Can an ETF Collapse?

By: Herb Greenberg

CNBC Senior Stocks Commentator

The question of whether an ETF can collapse is the focus of a fascinating new report by Bogan Associates, an under-the-radar investment firm in Boston.

The concern of the Bogan report, as well as other market participants I’ve been talking to, is that the complexity of exchange-traded funds and their increased use as trading vehicles by hedge funds can be quietly but quickly creating serious market risk.

At the heart of the matter is what stock ETFs really are: Derivatives with unlimited share creation prospects. Unlike regular mutual funds, which buy and sell stocks with the cash from investors, ETFs buy so-called “creation units” from participating institutions. Each creation unit represents 50,000 shares owned by an “authorized participant.”

I can’t stress the complexity of the structure. If the very nature of these “creation units” is beyond the comprehension of most investors the actual mechanics of ETFs involve an even far more complex matrix of transactions.

Harold Bradley, chief investment officer of the Kauffman Foundation, goes so far as to say: “These are like unregulated futures contracts because of their unmitigated open interest.”

The “unmitigated open interest” he’s referring to a startling figure in the Bogan report: That while the SPDR S&P Retail ETF has about 17 million shares outstanding, it has around 97 million shares short. That’s right, more than 500 percent of the ETF is net short.

“This implies total gross ownership of XRT in the market of roughly 96 million shares,” says Andrew Bogan, who co-runs the firm with his father, Thomas, a former interim research director at State Street. “So the assets held by the ETF operator (State Street Research - no relation to State Street Global Partners) in this fund are about $680 million, while the implied ownership of all the long holders would be worth $3.9 billion.

“In this extreme example, the ETF operator holds only about 17 percent of the shares that people most likely believe they are buying when they buy XRT in their account. The remaining stock is implicitly promised by short-sellers though their prime brokers if authorized participants”—the institutions that own the shares behind the creation units—wanted to redeem more than 17 percent of the shares owned.”

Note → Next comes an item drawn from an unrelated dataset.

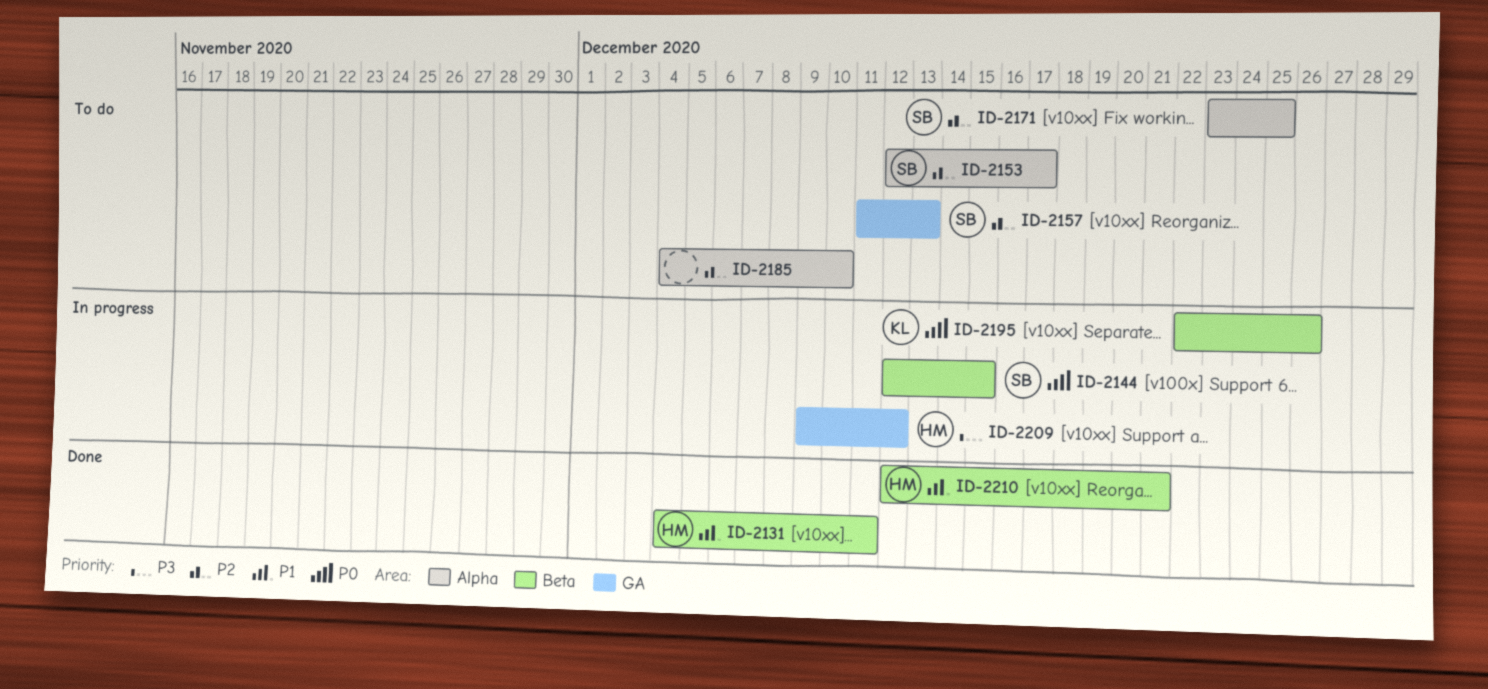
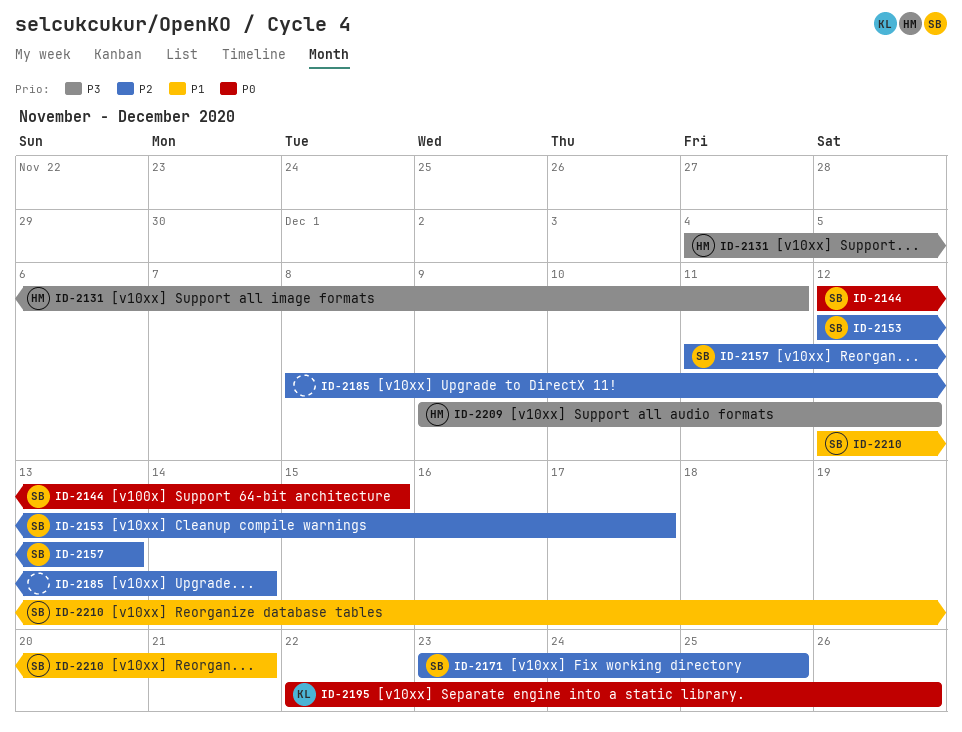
ID-2131, priority: P1 -> P3
ID-2185, start: Dec 4 -> Dec 8
ID-2185, due: Dec 10 -> Dec 14
ID-2210, owner: HM -> SB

In effect, he says, this amounts to a “fractional reserve stock ownership system” and a “shadow market caused by massive scale short-selling.”

The big question: Who will be left holding the bag? Retail investors? Prime brokers? Even Bogan and his co-authors can’t answer that; the data is that unavailable and the issue is that complex.

To repeat what I said in CNBC’s Man vs. Machine segment : Many critics are concerned that ETFs have grown well beyond their original intention and have become a monster that will wreak havoc.